- [Action item]
Print the records below from the first line through the line containing "DHARAPURAM | HOME |", both included, word for word.

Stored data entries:
>>>>

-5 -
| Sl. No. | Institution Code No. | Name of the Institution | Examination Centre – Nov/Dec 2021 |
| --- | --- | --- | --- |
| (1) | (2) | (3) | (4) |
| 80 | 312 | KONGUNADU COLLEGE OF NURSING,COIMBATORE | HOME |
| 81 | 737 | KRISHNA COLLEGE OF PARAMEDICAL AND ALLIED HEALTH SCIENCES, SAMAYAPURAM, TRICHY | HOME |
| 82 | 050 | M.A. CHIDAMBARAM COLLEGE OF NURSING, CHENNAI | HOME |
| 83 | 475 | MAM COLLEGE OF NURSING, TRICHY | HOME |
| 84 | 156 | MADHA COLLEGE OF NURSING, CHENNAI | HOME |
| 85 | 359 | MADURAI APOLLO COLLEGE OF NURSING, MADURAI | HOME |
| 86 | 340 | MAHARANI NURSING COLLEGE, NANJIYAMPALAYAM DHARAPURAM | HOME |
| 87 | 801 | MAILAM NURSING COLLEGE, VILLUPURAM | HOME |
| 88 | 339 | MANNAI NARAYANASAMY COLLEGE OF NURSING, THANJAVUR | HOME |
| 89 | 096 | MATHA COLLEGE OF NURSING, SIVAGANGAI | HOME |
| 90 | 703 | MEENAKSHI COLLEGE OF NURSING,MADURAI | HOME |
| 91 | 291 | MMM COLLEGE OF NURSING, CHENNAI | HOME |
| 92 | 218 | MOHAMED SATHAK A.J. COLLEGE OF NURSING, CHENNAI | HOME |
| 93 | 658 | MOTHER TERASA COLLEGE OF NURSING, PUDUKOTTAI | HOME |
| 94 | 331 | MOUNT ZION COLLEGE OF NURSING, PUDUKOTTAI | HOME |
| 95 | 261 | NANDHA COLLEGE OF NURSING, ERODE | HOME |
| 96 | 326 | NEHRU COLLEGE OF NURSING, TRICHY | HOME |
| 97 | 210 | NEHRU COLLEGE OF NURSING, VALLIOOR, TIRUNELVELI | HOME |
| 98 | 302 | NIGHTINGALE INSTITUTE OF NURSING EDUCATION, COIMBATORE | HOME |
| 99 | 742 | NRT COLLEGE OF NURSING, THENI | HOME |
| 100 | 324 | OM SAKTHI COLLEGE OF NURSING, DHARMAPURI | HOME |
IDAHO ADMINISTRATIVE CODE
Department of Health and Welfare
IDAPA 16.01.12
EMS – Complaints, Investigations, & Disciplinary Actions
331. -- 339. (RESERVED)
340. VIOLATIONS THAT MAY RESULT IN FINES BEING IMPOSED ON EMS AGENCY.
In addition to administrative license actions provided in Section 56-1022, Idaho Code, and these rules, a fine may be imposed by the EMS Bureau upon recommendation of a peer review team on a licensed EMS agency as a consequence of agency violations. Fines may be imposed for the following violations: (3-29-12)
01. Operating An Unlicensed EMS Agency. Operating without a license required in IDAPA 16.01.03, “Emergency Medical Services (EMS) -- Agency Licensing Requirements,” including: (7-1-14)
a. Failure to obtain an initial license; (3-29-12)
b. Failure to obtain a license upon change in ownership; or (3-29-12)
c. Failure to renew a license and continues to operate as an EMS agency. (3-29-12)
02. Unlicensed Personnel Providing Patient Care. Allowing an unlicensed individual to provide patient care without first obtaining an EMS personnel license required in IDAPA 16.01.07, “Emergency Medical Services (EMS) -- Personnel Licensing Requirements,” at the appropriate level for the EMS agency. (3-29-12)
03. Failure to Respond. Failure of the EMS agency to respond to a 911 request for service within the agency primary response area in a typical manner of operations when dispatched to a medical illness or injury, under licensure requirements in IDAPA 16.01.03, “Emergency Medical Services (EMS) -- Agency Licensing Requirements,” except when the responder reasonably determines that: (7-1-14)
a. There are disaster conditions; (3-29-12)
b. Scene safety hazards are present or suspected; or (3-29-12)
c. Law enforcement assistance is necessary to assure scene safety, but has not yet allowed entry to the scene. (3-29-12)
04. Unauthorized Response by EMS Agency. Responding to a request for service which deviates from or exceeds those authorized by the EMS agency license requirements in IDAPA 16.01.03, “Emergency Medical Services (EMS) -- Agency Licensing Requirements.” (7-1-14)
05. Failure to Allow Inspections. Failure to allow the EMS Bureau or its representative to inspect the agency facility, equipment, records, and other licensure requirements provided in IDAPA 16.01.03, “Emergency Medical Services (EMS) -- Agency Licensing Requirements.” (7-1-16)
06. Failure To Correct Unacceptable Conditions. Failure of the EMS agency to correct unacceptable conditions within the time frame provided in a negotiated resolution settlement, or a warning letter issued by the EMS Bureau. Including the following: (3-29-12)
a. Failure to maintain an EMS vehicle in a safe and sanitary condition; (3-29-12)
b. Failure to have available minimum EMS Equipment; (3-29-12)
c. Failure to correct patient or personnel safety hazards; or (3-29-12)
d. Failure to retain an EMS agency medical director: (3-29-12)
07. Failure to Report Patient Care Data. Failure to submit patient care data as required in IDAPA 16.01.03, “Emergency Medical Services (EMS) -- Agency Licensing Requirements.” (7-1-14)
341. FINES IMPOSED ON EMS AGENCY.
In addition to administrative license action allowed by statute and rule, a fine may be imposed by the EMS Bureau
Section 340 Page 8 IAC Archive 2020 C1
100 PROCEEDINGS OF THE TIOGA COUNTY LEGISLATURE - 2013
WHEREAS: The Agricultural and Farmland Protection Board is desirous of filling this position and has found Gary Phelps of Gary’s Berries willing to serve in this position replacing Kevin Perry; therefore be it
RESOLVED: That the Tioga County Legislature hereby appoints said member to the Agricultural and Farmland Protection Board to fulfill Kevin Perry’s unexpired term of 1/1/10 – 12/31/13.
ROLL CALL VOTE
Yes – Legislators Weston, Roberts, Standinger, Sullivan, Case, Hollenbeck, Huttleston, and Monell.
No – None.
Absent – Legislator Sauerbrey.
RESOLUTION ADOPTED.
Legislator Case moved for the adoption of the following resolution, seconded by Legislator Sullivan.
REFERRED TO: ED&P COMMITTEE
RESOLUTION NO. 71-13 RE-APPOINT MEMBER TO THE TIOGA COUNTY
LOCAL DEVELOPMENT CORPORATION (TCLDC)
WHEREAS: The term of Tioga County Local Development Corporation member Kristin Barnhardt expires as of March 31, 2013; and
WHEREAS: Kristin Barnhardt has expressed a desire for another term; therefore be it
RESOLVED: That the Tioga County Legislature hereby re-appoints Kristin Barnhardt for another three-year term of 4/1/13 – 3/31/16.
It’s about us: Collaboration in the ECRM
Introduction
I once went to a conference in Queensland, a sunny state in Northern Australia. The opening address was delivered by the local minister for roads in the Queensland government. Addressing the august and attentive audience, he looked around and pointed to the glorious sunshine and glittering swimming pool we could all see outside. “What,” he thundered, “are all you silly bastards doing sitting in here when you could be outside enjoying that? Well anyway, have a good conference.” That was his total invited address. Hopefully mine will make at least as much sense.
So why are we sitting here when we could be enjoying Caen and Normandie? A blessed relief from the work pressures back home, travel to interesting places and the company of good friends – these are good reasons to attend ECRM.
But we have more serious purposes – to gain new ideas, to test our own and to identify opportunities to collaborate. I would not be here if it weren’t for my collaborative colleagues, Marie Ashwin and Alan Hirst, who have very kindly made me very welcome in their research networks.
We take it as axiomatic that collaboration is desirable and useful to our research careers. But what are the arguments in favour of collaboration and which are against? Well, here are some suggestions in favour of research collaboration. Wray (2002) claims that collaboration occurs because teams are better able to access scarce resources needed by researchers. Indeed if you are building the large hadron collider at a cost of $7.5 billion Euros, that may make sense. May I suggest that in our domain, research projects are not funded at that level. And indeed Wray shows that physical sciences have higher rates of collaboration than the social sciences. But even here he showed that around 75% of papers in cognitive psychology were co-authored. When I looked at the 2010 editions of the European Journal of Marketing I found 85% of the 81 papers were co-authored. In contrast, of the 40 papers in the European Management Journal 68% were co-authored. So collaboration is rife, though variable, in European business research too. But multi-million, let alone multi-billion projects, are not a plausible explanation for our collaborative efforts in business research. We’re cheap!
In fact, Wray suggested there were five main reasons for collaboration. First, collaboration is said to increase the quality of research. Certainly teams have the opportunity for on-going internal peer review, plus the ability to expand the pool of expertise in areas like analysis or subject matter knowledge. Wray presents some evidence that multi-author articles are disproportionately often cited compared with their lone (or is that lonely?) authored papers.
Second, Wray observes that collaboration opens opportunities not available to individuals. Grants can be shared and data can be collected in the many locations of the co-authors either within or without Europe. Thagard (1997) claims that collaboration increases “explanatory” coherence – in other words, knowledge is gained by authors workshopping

<<<<

- [The completed task]
-5 -
| Sl. No. | Institution Code No. | Name of the Institution | Examination Centre – Nov/Dec 2021 |
| --- | --- | --- | --- |
| (1) | (2) | (3) | (4) |
| 80 | 312 | KONGUNADU COLLEGE OF NURSING,COIMBATORE | HOME |
| 81 | 737 | KRISHNA COLLEGE OF PARAMEDICAL AND ALLIED HEALTH SCIENCES, SAMAYAPURAM, TRICHY | HOME |
| 82 | 050 | M.A. CHIDAMBARAM COLLEGE OF NURSING, CHENNAI | HOME |
| 83 | 475 | MAM COLLEGE OF NURSING, TRICHY | HOME |
| 84 | 156 | MADHA COLLEGE OF NURSING, CHENNAI | HOME |
| 85 | 359 | MADURAI APOLLO COLLEGE OF NURSING, MADURAI | HOME |
| 86 | 340 | MAHARANI NURSING COLLEGE, NANJIYAMPALAYAM DHARAPURAM | HOME |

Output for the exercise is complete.